13

For a correctness proof, I'm looking for a usable notion of program equivalence $\cong$ for Barendregt's pure type systems (PTSs); missing that, for enough specific type systems. My goal is simply to use the notion, not to investigate it for its own sake.

This notion should be "extensional" — in particular, to prove that $t_1 \cong t_2$, it should be enough to prove that $t_1\; v \cong t_2\; v$ for all values $v$ of the appropriate type.

Denotational equivalence

Denotational equivalence easily satisfies all the right lemmas, but a denotational semantics for arbitrary PTS seems rather challenging — it'd appear hard already for System F.

Contextual/observational equivalence

The obvious alternative are then various forms of contextual equivalence (two terms are equivalent if no ground context can distinguish them), but its definition is not immediately usable; the various lemmas aren't trivial to prove. Have they been proved for PTS? Alternatively, would the theory be an "obvious extension", or is there reason to believe the theory would be significantly different?

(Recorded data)
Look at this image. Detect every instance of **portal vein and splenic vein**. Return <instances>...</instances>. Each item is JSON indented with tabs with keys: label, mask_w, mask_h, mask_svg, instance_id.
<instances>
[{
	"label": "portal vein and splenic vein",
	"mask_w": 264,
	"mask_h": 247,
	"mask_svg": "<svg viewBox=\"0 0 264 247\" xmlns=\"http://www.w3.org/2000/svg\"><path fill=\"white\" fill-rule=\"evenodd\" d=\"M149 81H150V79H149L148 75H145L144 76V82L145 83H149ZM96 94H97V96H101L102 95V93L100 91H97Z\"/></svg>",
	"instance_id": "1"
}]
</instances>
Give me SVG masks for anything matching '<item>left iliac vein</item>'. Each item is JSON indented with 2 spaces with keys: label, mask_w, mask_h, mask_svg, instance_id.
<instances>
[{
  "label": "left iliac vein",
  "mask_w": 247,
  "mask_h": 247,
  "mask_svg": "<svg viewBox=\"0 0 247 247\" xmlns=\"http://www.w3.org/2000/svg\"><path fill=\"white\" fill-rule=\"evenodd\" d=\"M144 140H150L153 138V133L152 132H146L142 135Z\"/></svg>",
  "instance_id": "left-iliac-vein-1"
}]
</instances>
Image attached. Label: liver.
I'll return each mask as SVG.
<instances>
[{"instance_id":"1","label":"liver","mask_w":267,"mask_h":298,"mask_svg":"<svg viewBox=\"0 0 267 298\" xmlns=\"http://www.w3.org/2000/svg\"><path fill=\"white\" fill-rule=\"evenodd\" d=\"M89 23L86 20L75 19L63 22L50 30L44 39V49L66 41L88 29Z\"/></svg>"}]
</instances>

§ **Exercise task**:
Write the next part of the forum question about program equivalence for pure type systems, picking up after its last sentence.

§ **Response to the exercise**:
EDIT: I didn't say what's hard above.

Easy part: the definition

Defining the equivalence is not too hard, and the definition appears in many papers (starting at least from Plotkin 1975's study of PCF, if not earlier — the source might be Morris's PhD thesis from 1968). We $t_1 \cong t_2$ if for all ground contexts $C$, $C[t_1] \simeq C[t_2]$ — that is, $C[t_1]$ and $C[t_2]$ give the same result. You have a few choices here with lots of alternatives: For instance, in a strongly normalizing language, if you have a ground type of naturals, you can say that ground contexts are the ones that return naturals, and then $a \simeq b$ means that $a$ and $b$ evaluate to the same number. With nontermination, for reasonable languages it is enough to use "X terminates" as observation, because if two programs are equivalent when observing termination, they're also equivalent when observing the result.

Hard part: the proofs

However, those papers often don't explain how hard it is to actually use this definition. All the references below show how to deal with this problem that, but the needed theory is harder than one thinks. How do we prove that $t_1 \cong t_2$? Do we actually do case analysis and induction on contexts? You don't want to do that.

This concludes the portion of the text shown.